— Dataset content —

..........

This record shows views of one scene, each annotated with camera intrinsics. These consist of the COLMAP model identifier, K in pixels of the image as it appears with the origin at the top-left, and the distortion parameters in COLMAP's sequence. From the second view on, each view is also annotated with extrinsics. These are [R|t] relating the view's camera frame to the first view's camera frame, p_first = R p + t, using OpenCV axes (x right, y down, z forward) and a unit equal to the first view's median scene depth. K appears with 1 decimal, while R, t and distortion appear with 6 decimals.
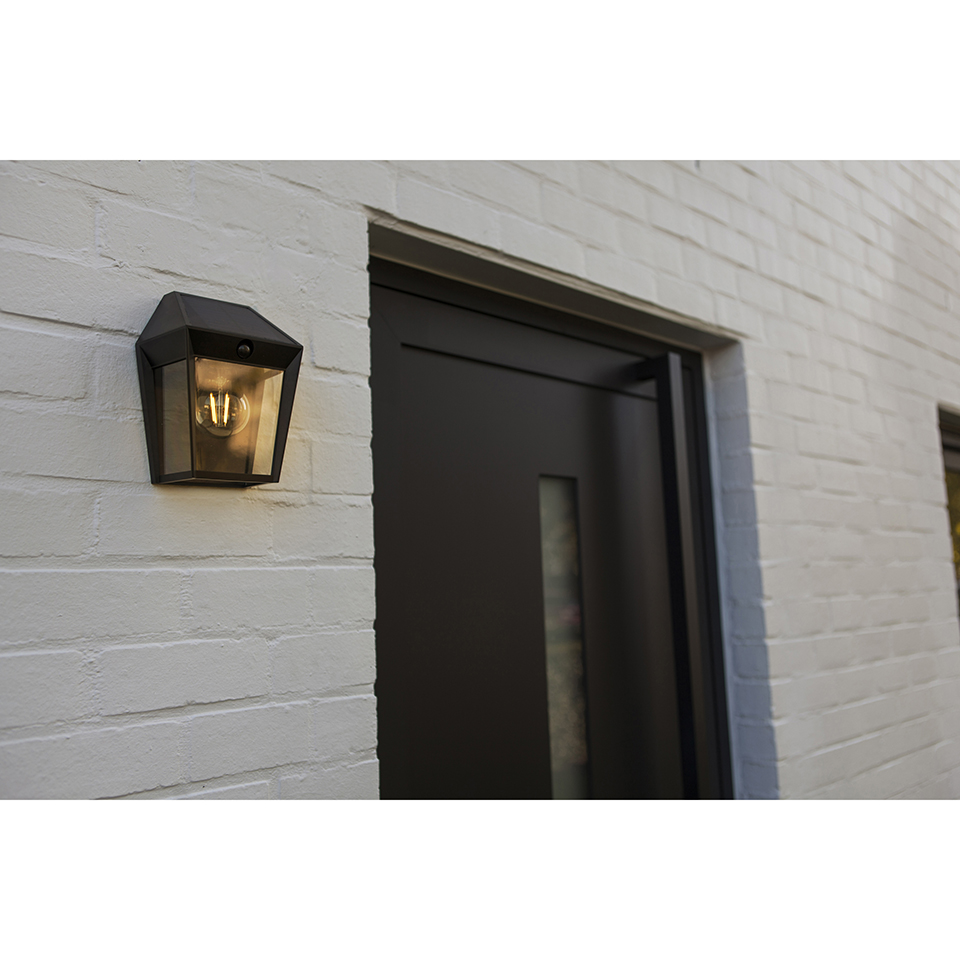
lens RADIAL K [[873.1, 0, 482.5], [0, 873.1, 477.6], [0, 0, 1]] dist [0.000183, 0.000000]
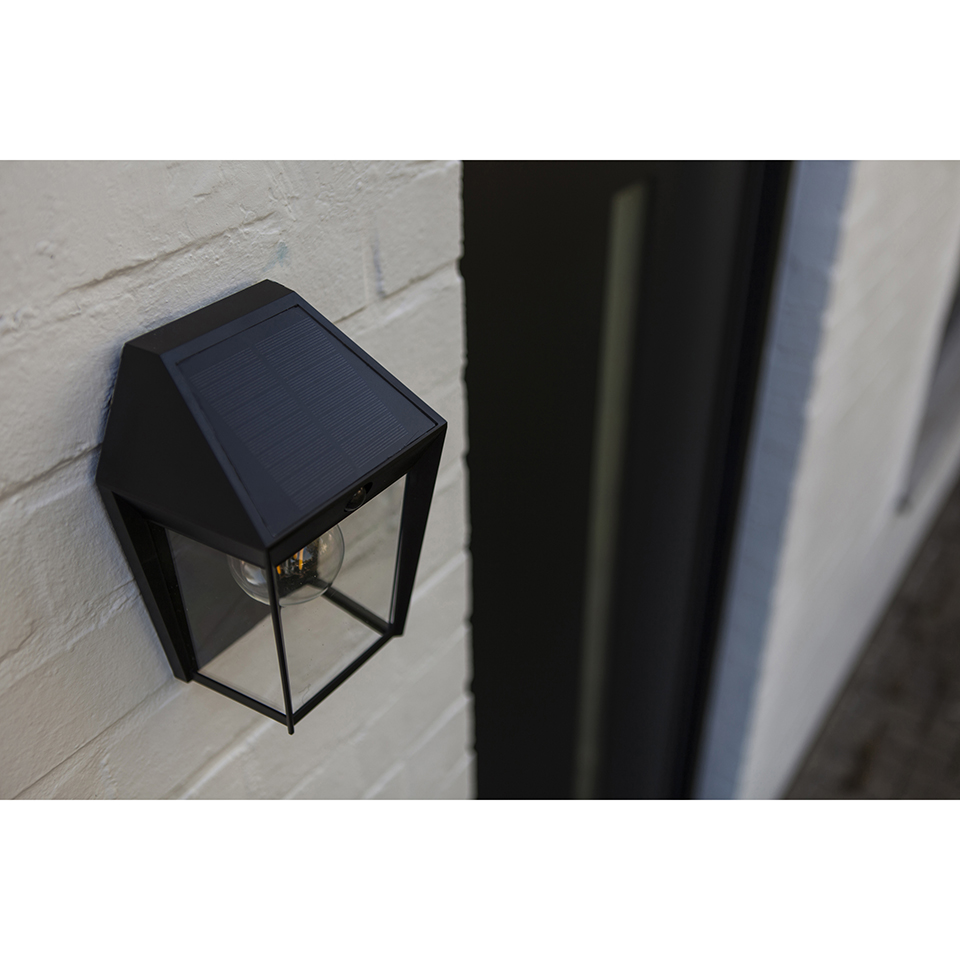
lens RADIAL K [[1025.8, 0, 479.6], [0, 1025.8, 483.1], [0, 0, 1]] dist [-0.014399, 0.000000]
pose [[0.977114, -0.090767, 0.192380, -0.271672], [-0.054001, 0.768922, 0.637058, -0.440586], [-0.205749, -0.632867, 0.746422, 0.501848]]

..........

— Work item —
Leave out the pictures; repeat the data exactly.

— Task response —
This record shows views of one scene, each annotated with camera intrinsics. These consist of the COLMAP model identifier, K in pixels of the image as it appears with the origin at the top-left, and the distortion parameters in COLMAP's sequence. From the second view on, each view is also annotated with extrinsics. These are [R|t] relating the view's camera frame to the first view's camera frame, p_first = R p + t, using OpenCV axes (x right, y down, z forward) and a unit equal to the first view's median scene depth. K appears with 1 decimal, while R, t and distortion appear with 6 decimals.
lens RADIAL K [[873.1, 0, 482.5], [0, 873.1, 477.6], [0, 0, 1]] dist [0.000183, 0.000000]
lens RADIAL K [[1025.8, 0, 479.6], [0, 1025.8, 483.1], [0, 0, 1]] dist [-0.014399, 0.000000]
pose [[0.977114, -0.090767, 0.192380, -0.271672], [-0.054001, 0.768922, 0.637058, -0.440586], [-0.205749, -0.632867, 0.746422, 0.501848]]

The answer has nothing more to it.